* _Reading text_:

Figure 4. TGFβ-responsive signature gene expression in SSc mouse models.

Figure 4

(A) Pumps containing PBS or 50, 250 or 1250ng of TGFβ were surgically inserted subcutaneously in B57/B6 mice for 7 days and skin analyzed by DNA microarray. 719 genes changed in expression >2-fold from the PBS control in at two doses of TGFβ. Data were T0 transformed against the PBS control and the blue wedge is indicative of increasing TGFβ concentrations. Data for the 719 TGFβ-responsive genes were extracted from the SSc mouse models and clustered in the array and gene dimensions. Pearson correlations of the 1250ng TGFβ dose and each microarray were calculated and are plotted directly beneath the heatmap. The TGFβ dose response is shown to the left of the heatmap. The highest TGFβ gene expression is observed in 5 week samples from the sclGVHD mouse and 4-week old Tsk2/+ mice. (B) Dendrogram of mouse samples analyzed colored-coded by model. (C) Canonical TGFβ targets COL1A1, WISP1, SPARC, and TIMP1 were found TGFβ-responsive. (D) TGFβ-induced genes highly expressed in the sclGVHD model. (E) Proliferation genes induced by the TGFβ treatment.

We recently demonstrated that PDGF signaling is also increased in the fibroproliferative subset of SSc patients (9). We analyzed the PDGF stimulated gene set from Johnson et al. and find PDGF stimulated gene expression increased in Tsk2/+ mice at 4-weeks of age and in the sclGVHD mouse model (data not shown). PDGF gene expression was not enriched in either the bleomycin-induced fibrosis model, Tsk1/+ or Tsk2/+ at 16-weeks of age.

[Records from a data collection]
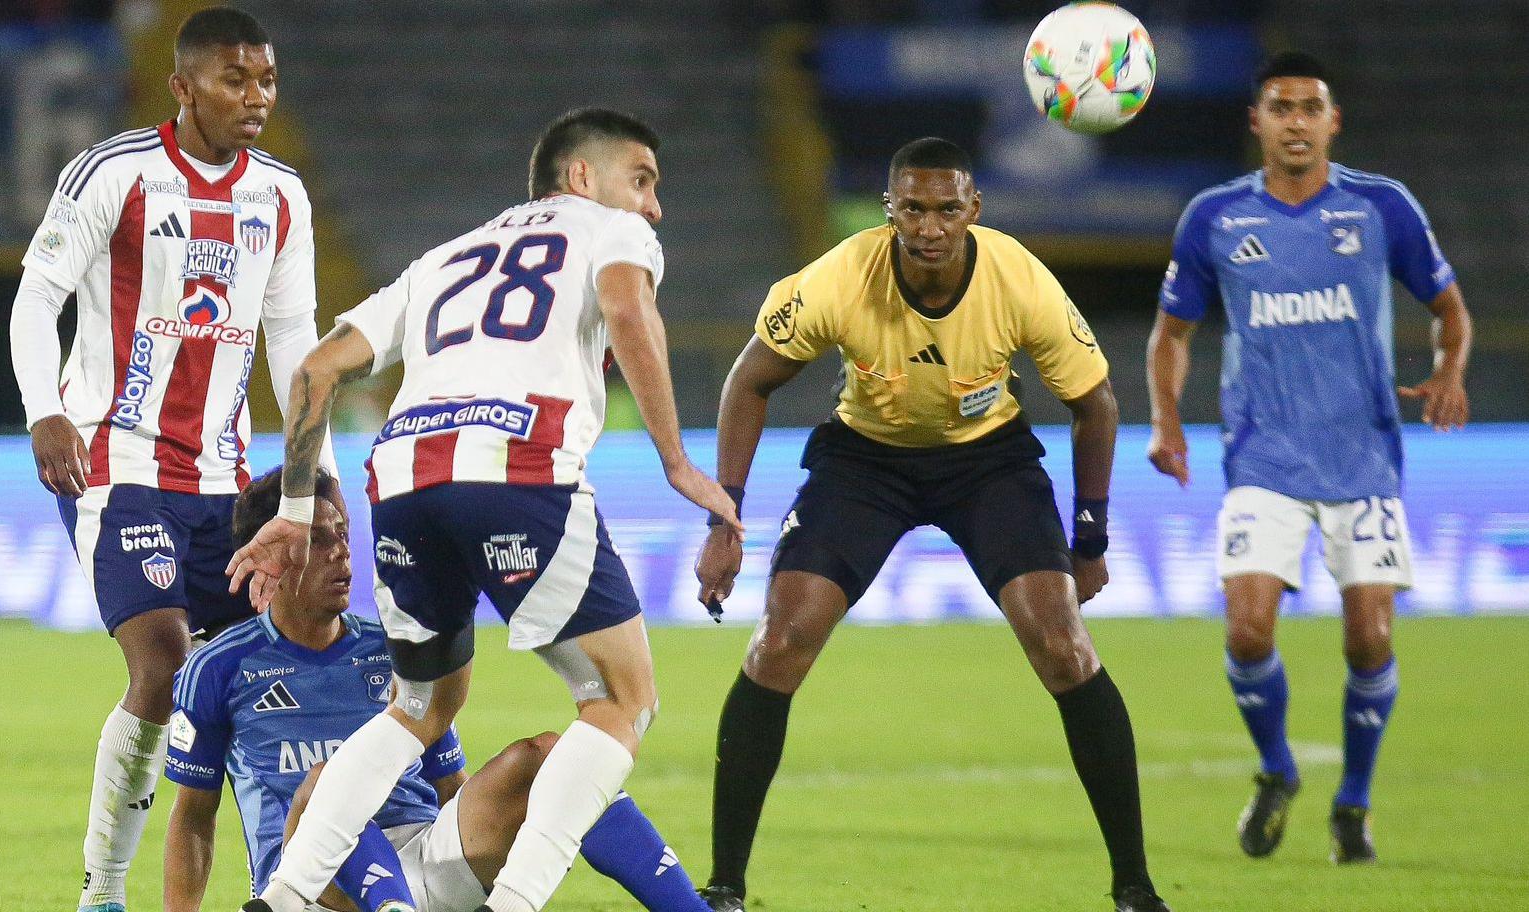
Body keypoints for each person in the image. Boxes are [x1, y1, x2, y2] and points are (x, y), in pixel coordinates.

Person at [227, 108, 741, 912]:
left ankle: (284, 895)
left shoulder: (442, 259)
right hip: (519, 464)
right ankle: (515, 903)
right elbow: (628, 308)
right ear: (582, 178)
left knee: (421, 704)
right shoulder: (610, 231)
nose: (652, 206)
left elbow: (316, 372)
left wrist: (295, 506)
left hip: (399, 477)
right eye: (641, 180)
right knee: (620, 699)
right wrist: (675, 460)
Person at [693, 137, 1167, 912]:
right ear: (889, 211)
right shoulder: (841, 275)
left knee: (1063, 646)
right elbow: (749, 381)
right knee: (777, 643)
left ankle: (1134, 888)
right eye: (912, 208)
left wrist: (1089, 538)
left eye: (948, 208)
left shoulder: (1016, 277)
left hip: (988, 465)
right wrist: (724, 518)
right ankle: (724, 888)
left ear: (973, 210)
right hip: (864, 464)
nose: (930, 226)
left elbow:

* _Requirement 1_:
According to the text on SSc mouse models, which canonical TGFβ targets were found to be TGFβ-responsive?
* _Requirement 2_:
Restate word for word everything in the text on SSc mouse models from "We recently demonstrated" down to "16-weeks of age.".

* _Your response 1_:
COL1A1, WISP1, SPARC, and TIMP1.

* _Your response 2_:
We recently demonstrated that PDGF signaling is also increased in the fibroproliferative subset of SSc patients (9). We analyzed the PDGF stimulated gene set from Johnson et al. and find PDGF stimulated gene expression increased in Tsk2/+ mice at 4-weeks of age and in the sclGVHD mouse model (data not shown). PDGF gene expression was not enriched in either the bleomycin-induced fibrosis model, Tsk1/+ or Tsk2/+ at 16-weeks of age.